The filing fee provided in Section 8-21-310(11)(a) applies with respect to an action for change of name. [South Carolina Code of Laws, Title 15, Civil Remedies and Procedures, Chapter 49 Change of Name, Section 15-49-30.]
Use of new name in legal proceedings; effect on pending proceedings: The person so changing his name may thereafter sue and be sued, plead and be impleaded by his new name and no other. When an action shall be pending at the time of such change of name it shall not abate by the party’s name being changed, but the record on motion shall be amended by expunging the old name and inserting the new name of the party. [South Carolina Code of Laws, Title 15, Civil Remedies and Procedures, Chapter 49 Change of Name, Section 15-49-40.]

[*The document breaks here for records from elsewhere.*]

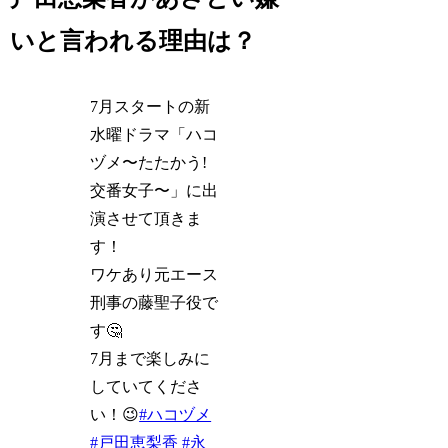
いと言われる理由は？
7月スタートの新
水曜ドラマ「ハコ
ヅメ〜たたかう!
交番女子〜」に出
演させて頂きま
す！
ワケあり元エース
刑事の藤聖子役で
す🤔
7月まで楽しみに
していてくださ
い！😉
#ハコヅメ
#戸田恵梨香
#永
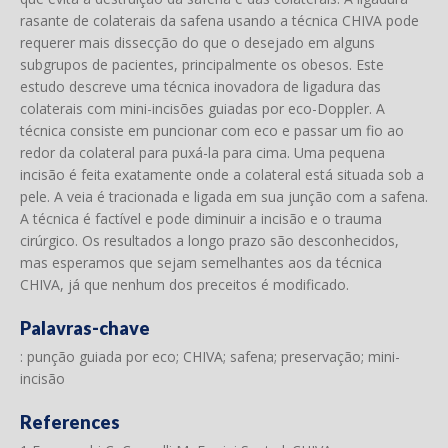
rasante de colaterais da safena usando a técnica CHIVA pode
requerer mais dissecção do que o desejado em alguns
subgrupos de pacientes, principalmente os obesos. Este
estudo descreve uma técnica inovadora de ligadura das
colaterais com mini-incisões guiadas por eco-Doppler. A
técnica consiste em puncionar com eco e passar um fio ao
redor da colateral para puxá-la para cima. Uma pequena
incisão é feita exatamente onde a colateral está situada sob a
pele. A veia é tracionada e ligada em sua junção com a safena.
A técnica é factível e pode diminuir a incisão e o trauma
cirúrgico. Os resultados a longo prazo são desconhecidos,
mas esperamos que sejam semelhantes aos da técnica
CHIVA, já que nenhum dos preceitos é modificado.
Palavras-chave
: punção guiada por eco; CHIVA; safena; preservação; mini-
incisão
References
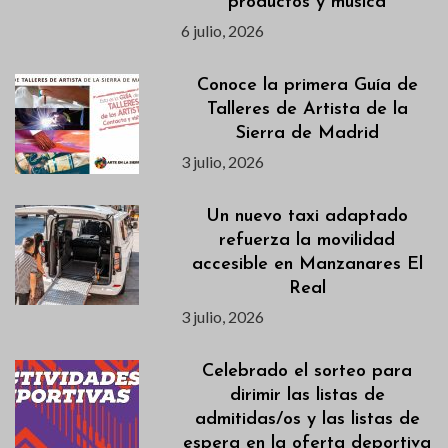
productos y música
6 julio, 2026
Conoce la primera Guía de
Talleres de Artista de la
Sierra de Madrid
3 julio, 2026
Un nuevo taxi adaptado
refuerza la movilidad
accesible en Manzanares El
Real
3 julio, 2026
Celebrado el sorteo para
dirimir las listas de
admitidas/os y las listas de
espera en la oferta deportiva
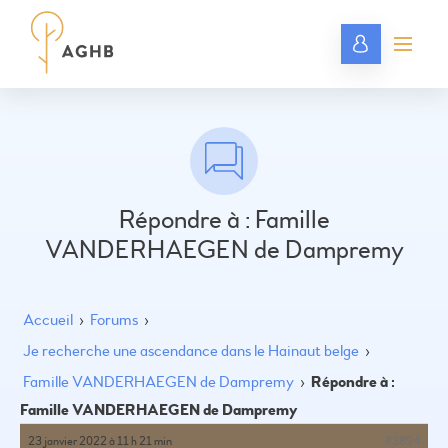
Répondre à : Famille
VANDERHAEGEN de Dampremy
Accueil
›
Forums
›
Je recherche une ascendance dans le Hainaut belge
›
Famille VANDERHAEGEN de Dampremy
›
Répondre à :
Famille VANDERHAEGEN de Dampremy
23 janvier 2022 à 11 h 21 min
#3894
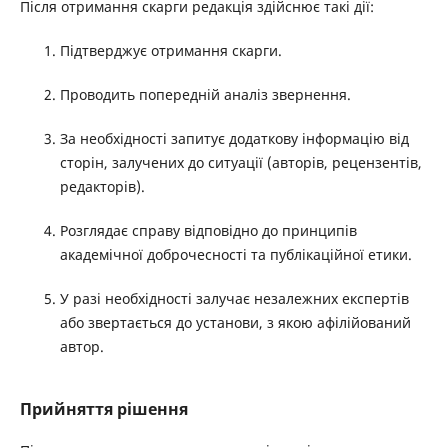
Після отримання скарги редакція здійснює такі дії:
Підтверджує отримання скарги.
Проводить попередній аналіз звернення.
За необхідності запитує додаткову інформацію від
сторін, залучених до ситуації (авторів, рецензентів,
редакторів).
Розглядає справу відповідно до принципів
академічної доброчесності та публікаційної етики.
У разі необхідності залучає незалежних експертів
або звертається до установи, з якою афілійований
автор.
Прийняття рішення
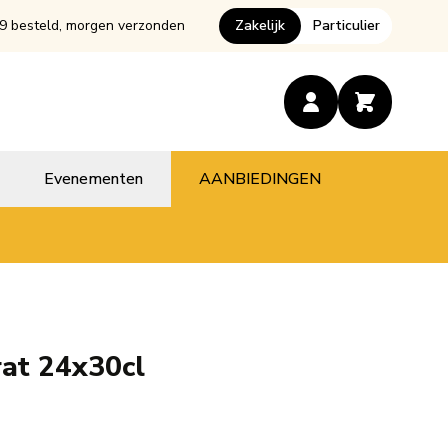
9 besteld, morgen verzonden
Zakelijk
Particulier
Evenementen
AANBIEDINGEN
rat 24x30cl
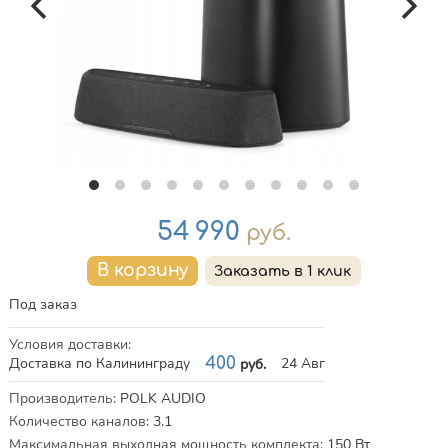
Цена
54 990
руб.
Под заказ
Условия доставки
:
Доставка по Калининграду
400
24 Авг
руб.
Характеристики
Производитель
:
POLK AUDIO
Количество каналов
:
3.1
Максимальная выходная мощность комплекта
:
150
Вт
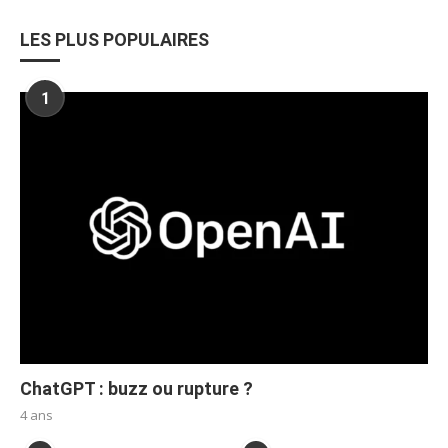
LES PLUS POPULAIRES
1
ChatGPT : buzz ou rupture ?
4 ans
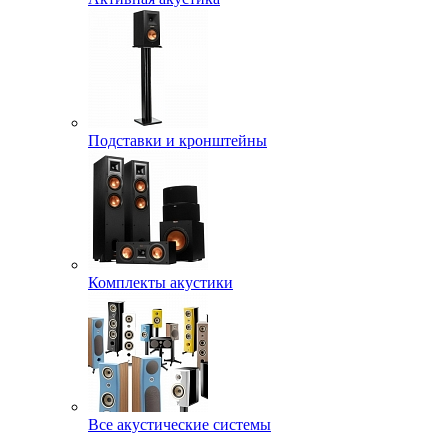
Подставки и кронштейны
Комплекты акустики
Все акустические системы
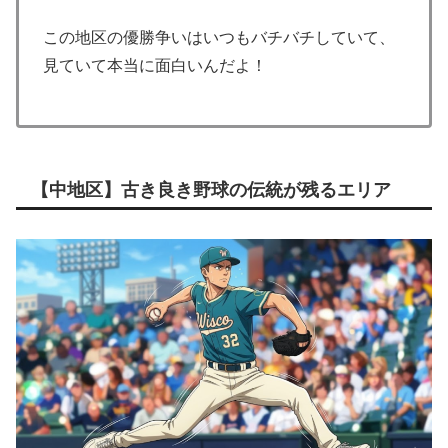
この地区の優勝争いはいつもバチバチしていて、
見ていて本当に面白いんだよ！
【中地区】古き良き野球の伝統が残るエリア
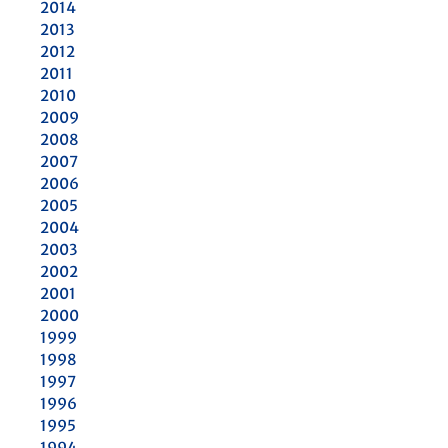
2014
2013
2012
2011
2010
2009
2008
2007
2006
2005
2004
2003
2002
2001
2000
1999
1998
1997
1996
1995
1994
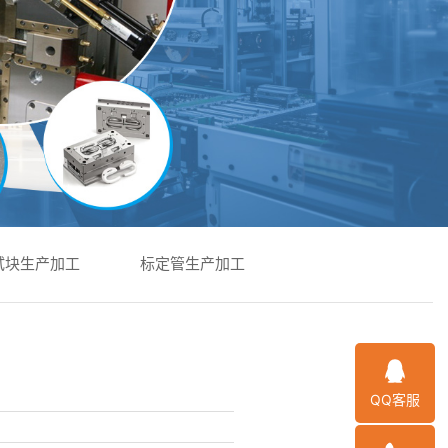
试块生产加工
标定管生产加工
QQ客服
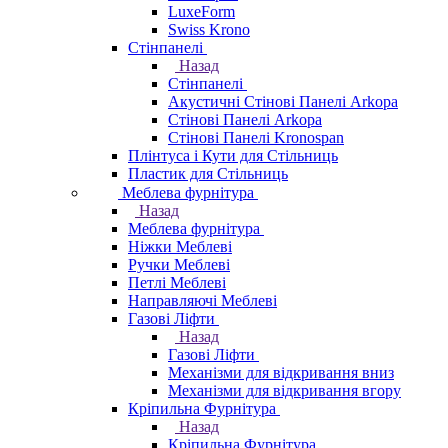
LuxeForm
Swiss Krono
Стінпанелі
Назад
Стінпанелі
Акустичні Стінові Панелі Аrkopa
Стінові Панелі Arkopa
Стінові Панелі Kronospan
Плінтуса і Кути для Стільниць
Пластик для Стільниць
Меблева фурнітура
Назад
Меблева фурнітура
Ніжки Меблеві
Ручки Меблеві
Петлі Меблеві
Направляючі Меблеві
Газові Ліфти
Назад
Газові Ліфти
Механізми для відкривання вниз
Механізми для відкривання вгору
Кріпильна Фурнітура
Назад
Кріпильна Фурнітура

Effect of change on old obligations: When a person changing his name is bound by obligation or otherwise, the effect of which obligation would extend to and impose any obligation on the heirs, executors or administrators of the person so having changed his name, such heirs, executors or administrators shall be and remain bound, to all intents and purposes, in the same manner and to the same extent as if the person had not changed his name. [South Carolina Code of Laws, Title 15, Civil Remedies and Procedures, Chapter 49 Change of Name, Section 15-49-50.]